The problem.
For the entries that follow, say how many lines hold the string "bool", with nothing else in the reply.

Provided records.
----------

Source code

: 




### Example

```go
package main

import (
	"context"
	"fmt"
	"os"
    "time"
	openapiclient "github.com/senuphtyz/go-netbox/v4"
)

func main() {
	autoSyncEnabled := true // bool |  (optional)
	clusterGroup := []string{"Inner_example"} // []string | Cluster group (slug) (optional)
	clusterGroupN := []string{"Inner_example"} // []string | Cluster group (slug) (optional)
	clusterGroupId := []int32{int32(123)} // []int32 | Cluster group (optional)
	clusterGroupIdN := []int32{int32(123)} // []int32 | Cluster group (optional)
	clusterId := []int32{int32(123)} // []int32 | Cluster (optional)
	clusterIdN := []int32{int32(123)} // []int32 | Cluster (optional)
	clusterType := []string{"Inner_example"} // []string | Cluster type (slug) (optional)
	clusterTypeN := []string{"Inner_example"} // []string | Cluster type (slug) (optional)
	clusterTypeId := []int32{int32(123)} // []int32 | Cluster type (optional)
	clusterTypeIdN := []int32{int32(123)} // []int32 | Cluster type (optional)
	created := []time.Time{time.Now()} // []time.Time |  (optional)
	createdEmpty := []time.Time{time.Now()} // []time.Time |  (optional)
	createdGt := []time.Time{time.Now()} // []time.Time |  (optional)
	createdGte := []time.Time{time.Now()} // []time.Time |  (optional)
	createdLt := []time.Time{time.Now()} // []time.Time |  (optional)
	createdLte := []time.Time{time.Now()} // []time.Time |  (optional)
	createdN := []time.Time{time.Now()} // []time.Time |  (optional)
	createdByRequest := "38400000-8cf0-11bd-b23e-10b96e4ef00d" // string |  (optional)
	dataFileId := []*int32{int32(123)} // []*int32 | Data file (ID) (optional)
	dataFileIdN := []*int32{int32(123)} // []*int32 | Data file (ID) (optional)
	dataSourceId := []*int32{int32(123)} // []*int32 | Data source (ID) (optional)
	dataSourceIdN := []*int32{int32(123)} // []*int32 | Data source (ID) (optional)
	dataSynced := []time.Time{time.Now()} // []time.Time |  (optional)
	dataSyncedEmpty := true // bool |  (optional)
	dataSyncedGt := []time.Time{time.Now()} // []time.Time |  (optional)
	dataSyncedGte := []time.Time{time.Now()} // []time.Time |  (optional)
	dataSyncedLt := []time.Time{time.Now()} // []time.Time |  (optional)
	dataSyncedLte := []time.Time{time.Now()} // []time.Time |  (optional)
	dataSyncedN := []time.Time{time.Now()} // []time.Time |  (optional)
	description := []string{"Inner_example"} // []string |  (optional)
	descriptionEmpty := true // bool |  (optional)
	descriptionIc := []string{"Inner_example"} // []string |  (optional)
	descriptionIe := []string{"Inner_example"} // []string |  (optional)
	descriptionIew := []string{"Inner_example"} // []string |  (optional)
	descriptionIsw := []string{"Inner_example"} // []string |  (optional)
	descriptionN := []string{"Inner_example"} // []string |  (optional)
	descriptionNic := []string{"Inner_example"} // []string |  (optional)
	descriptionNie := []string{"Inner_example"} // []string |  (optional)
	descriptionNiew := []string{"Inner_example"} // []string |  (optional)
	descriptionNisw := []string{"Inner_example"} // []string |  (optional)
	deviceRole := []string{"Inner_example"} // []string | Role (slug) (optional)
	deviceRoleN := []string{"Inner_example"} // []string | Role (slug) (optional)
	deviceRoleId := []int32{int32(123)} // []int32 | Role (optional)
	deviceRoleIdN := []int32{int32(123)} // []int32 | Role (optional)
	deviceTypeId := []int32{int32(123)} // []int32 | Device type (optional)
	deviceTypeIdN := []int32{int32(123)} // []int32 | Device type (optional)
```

----------

Finished task.
3